**Excerpted passage**
+ + + + + + +

The precision of snow parameter retrieval is unsatisfactory for current practical demands. The primary reason is because of the problem of mixed pixels that are caused by low spatial resolution of satellite passive microwave data. A snow passive microwave unmixing method is proposed in this paper, based on land cover type data and the antenna gain function of passive microwaves. The land cover type of Northeast China is partitioned into grass, farmland, bare soil, forest, and water body types. The component brightness temperatures (CBT), namely unmixed data, with 1 km data resolution are obtained using the proposed unmixing method. The snow depth determined by the CBT and three snow depth retrieval algorithms are validated through field measurements taken in forest and farmland areas of Northeast China in January 2012 and 2013. The results show that the overall of the retrieval precision of the snow depth is improved by 17% in farmland areas and 10% in forest areas when using the CBT in comparison with the mixed pixels. The snow cover results based on the CBT are compared with existing MODIS snow cover products. The results demonstrate that more snow cover information can be obtained with up to 86% accuracy.

+ + + + + + +

**What you have to do**
Please pick up the passage on unmixing passive microwave data for snow depth and continue it after its final sentence.

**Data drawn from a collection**
+ + + + + + +

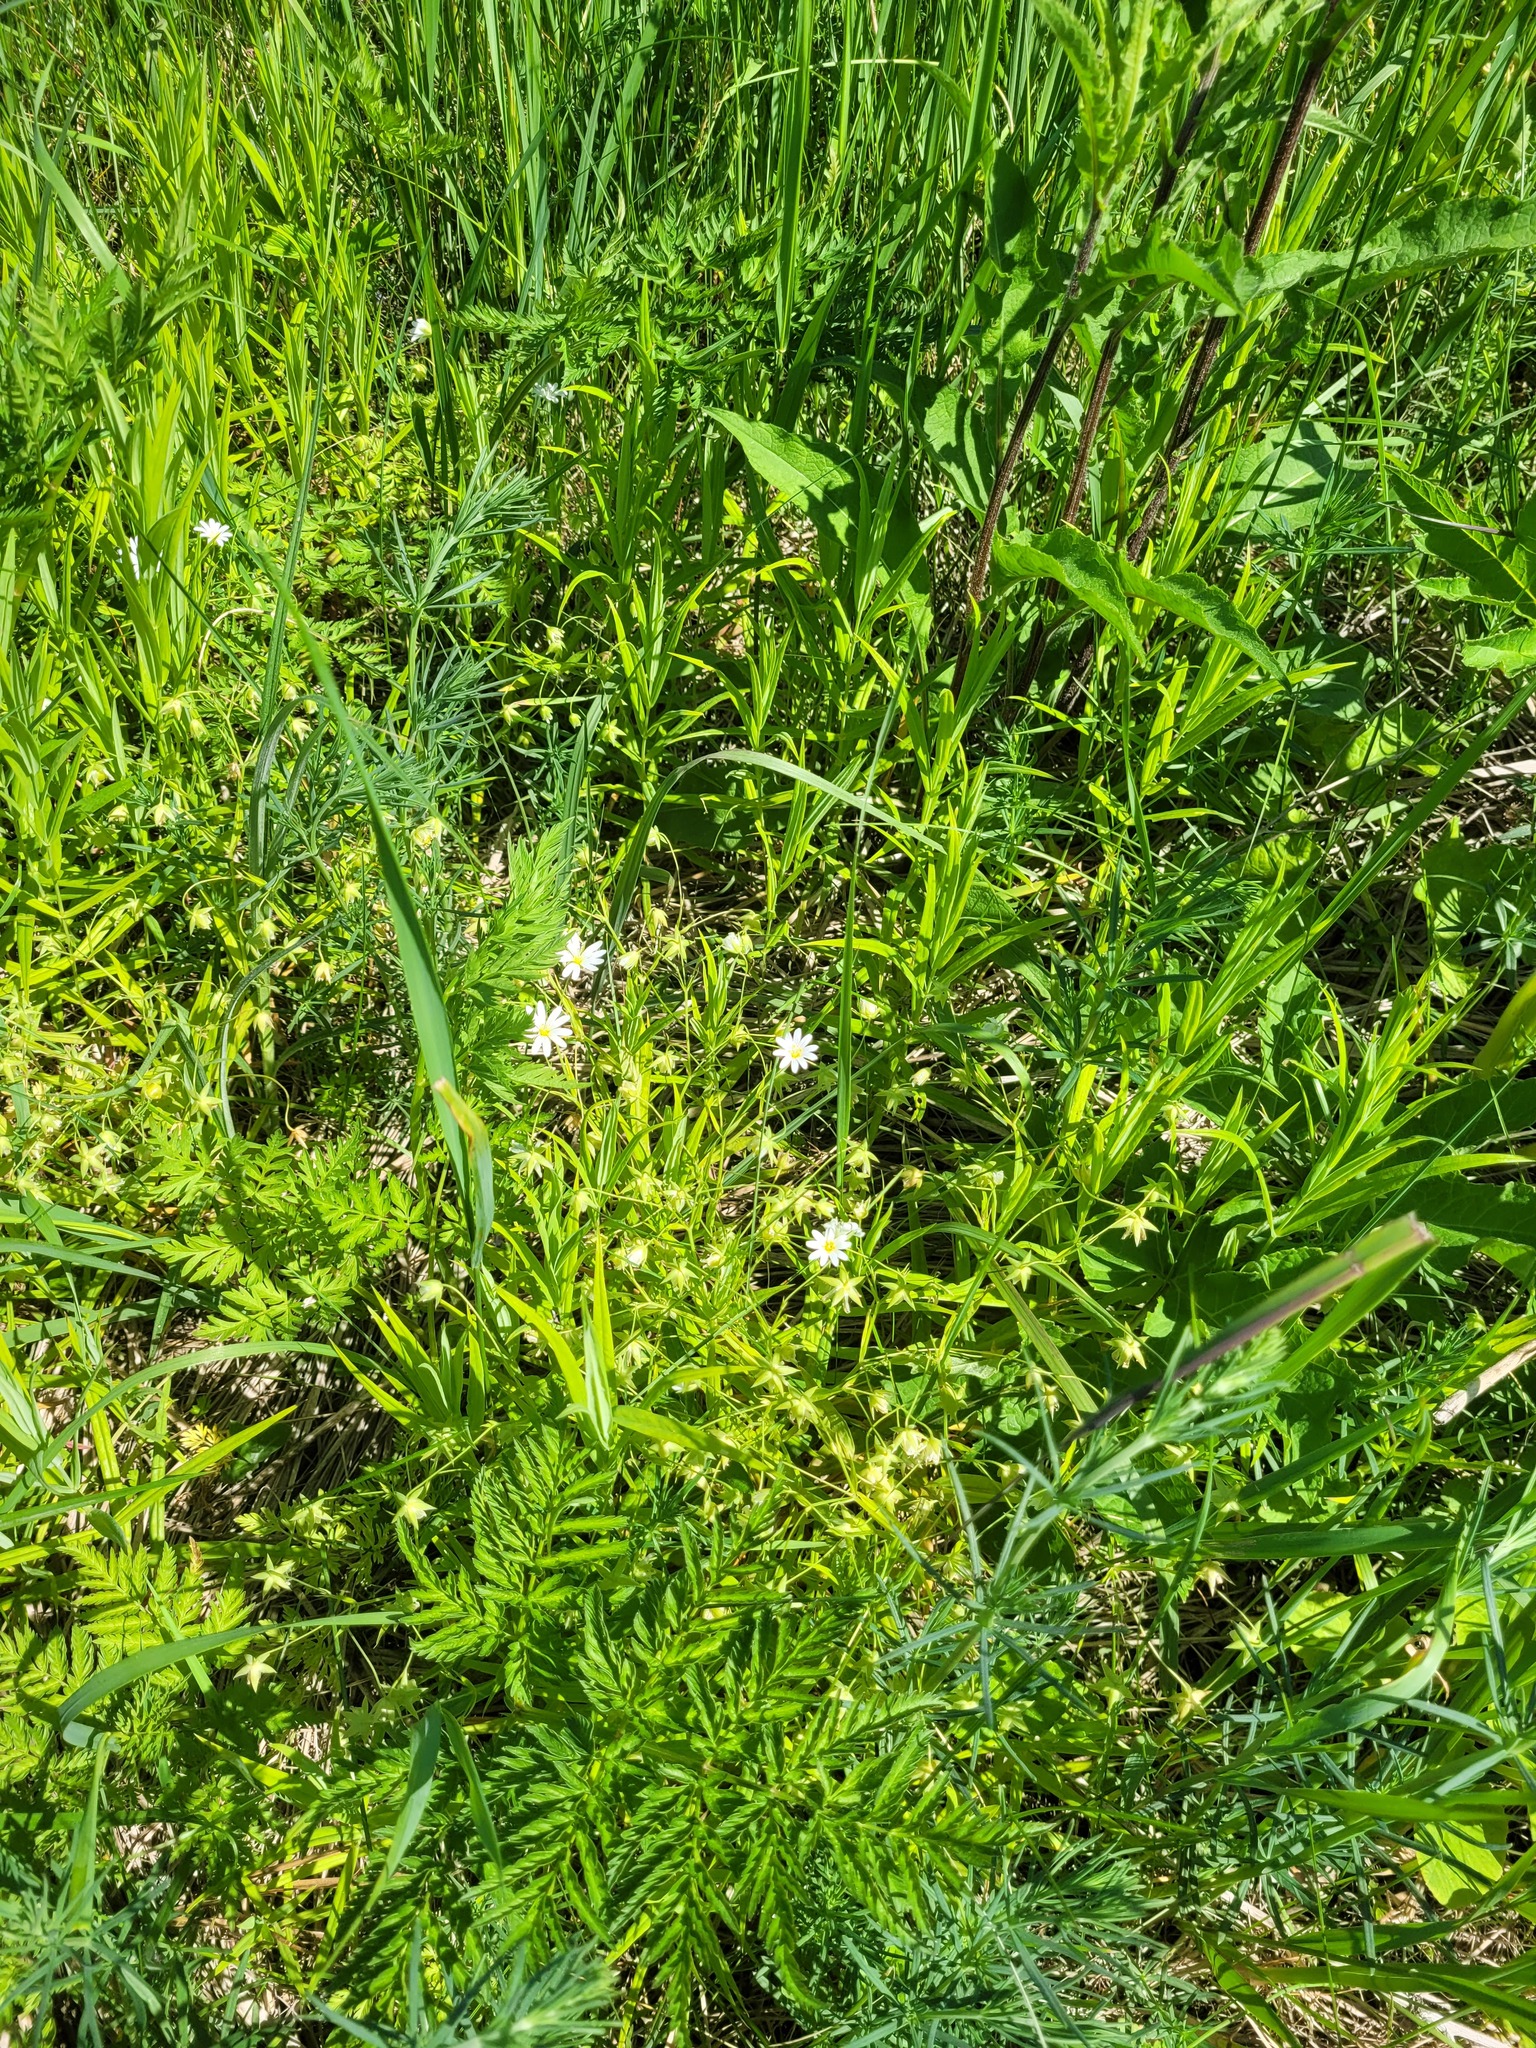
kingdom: Plantae
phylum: Tracheophyta
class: Magnoliopsida
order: Caryophyllales
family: Caryophyllaceae
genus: Rabelera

+ + + + + + +

**Written response**
Paper Details

Date Published: 3 November 2014
PDF: 25 pages
J. Appl. Remote Sens. 8(1) 084682 doi: 10.1117/1.JRS.8.084682
Published in: Journal of Applied Remote Sensing Volume 8, Issue 1
Show Author Affiliations
Lingjia Gu, Jilin Univ. (China)
Ruizhi Ren, Jilin Univ. (China)
Kai Zhao, Northeast Institute of Geography and Agroecology (China)
Xiaofeng Li, Northeast Institute of Geography and Agroecology (China)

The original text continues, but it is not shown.